“Sono seduto sulle rovine di casa mia che non c’è più; il paesello non c’e più. Intorno a me solo macerie e distruzione; silenzio assordante; odore di fuliggine, di calce umida, di travi spezzate; sono piccolo come una formica; senso di appartenenza cancellato sarà come diventare sordi o ciechi forse? Il canto degli uccelli sembra diverso, io sono diverso; triste la consapevolezza di non poter fare nulla per aggiustare questo macello; mi spaccherei la schiena per riuscirci; so che dovremo combattere una battaglia maledettamente lunga e difficile per poter almeno tornare a sorridere. Le mani sul viso, chiudo gli occhi, i pensieri e i ricordi mi assalgono mi scorrono davanti come la pellicola di un film che non riesco a fermare…”. Marco Moscati qualche giorno fa gli ha dedicato un post su Facebook

Chi ha scritto quelle righe non è un politico, locale o nazionale, né una personalità internazionale e neppure un cantante. E’ semplicemente uno degli ex abitanti di Tufo, uno dei piccoli centri della provincia di Ascoli Piceno, distrutti dal terremoto dello scorso agosto. Ex paesi, ormai. Come i non lontani Pescara del Tronto e Capodacqua, ad esempio. A Tufo, a metà maggio, sono state recuperate le campane della Chiesa Santissima Maria Annunziata del XVII secolo. Per il resto è in gran parte un ammasso di macerie.
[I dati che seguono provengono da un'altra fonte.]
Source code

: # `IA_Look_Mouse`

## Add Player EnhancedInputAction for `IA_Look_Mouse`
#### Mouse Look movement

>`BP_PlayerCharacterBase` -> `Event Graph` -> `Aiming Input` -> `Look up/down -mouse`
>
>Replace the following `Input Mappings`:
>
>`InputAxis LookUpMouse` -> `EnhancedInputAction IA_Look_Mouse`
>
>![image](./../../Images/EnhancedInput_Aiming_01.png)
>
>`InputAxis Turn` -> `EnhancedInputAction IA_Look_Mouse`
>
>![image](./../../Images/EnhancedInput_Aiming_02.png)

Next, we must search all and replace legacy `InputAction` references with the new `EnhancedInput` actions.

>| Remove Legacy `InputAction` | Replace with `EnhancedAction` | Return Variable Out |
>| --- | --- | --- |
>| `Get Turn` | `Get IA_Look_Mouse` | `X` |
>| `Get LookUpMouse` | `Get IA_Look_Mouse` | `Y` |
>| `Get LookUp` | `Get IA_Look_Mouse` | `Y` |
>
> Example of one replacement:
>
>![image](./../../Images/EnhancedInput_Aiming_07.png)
#popolodella rete … “amici” di Verona … La Spezia … Ascoli … etc … etc … ecco la “situazione statica” di Capodacqua di Arquata del Tronto, Ascoli Piceno, Marche, Italia, Europa, Mondo … Qualcuno che ci possa aiutare?!?!?!?! Siamo dimenticati …”. Il post ancora su Facebook di Berardina di Cesare, accompagnato da alcune immagini, restituisce la situazione del piccolo centro. Agli inizi di giugno è terminata la messa in sicurezza della chiesa della Madonna del Sole, l’edificio del XV secolo, affrescato secondo alcuni con contributi attribuibili a Cola dell’Amatrice. Per il resto è in gran parte un ammasso di macerie. Proprio come Pescara del Tronto.

Abitazioni out, strade inagibili, macerie ovunque, dopo quasi dieci mesi dalle prime scosse, avvenute alle 3.36 di mercoledì 24 agosto 2016. Non solo a Capodacqua, Tufo e Pescara del Tronto, paesi che sembrano esistere quasi soltanto nei ricordi dei loro ex abitanti, come Berardina e Marco. Ormai il “sappiamo che la credibilità e l’onore di tutti noi sta nel garantire una ricostruzione vera che consenta agli abitanti di questi luoghi di continuare a vivere in questa comunità”, pronunciato dall’allora presidente del Consiglio Matteo Renzi nell’immediatezza dell’evento sismico, si è tramutato in una promessa, vuota. Anche quei piccoli centri non hanno più alcuna comunità.

La circostanza che delle 840mila tonnellate stimate per le Marche, ne siano state rimosse appena 63mila fa capire la situazione. La notizia che il costo per raccolta, carico, trasporto, cernita, separazione e recupero è di 50 euro a tonnellata, fornisce forse un altro elemento di comprensione dell’intera vicenda. Già perché alla fine si prevede che per le macerie saranno spesi almeno 42 milioni di euro. Insomma una bella cifra. Sembra proprio che non rimanga che sperare nell’appeal di quella somma perché sia fatta davvero tabula rasa. Perché le macerie siano portate via. Certo è che il precedente de L’Aquila e dei paesi colpiti dal sisma del 2009 non conforta. In troppi casi i cumuli di materiale edilizio sono ancora lì. Dopo otto anni.

Per Berardina e Marco l’attesa rischia di essere ancora lunga. In barba alla “credibilità” e all’ “onore” dei quali parlava Renzi.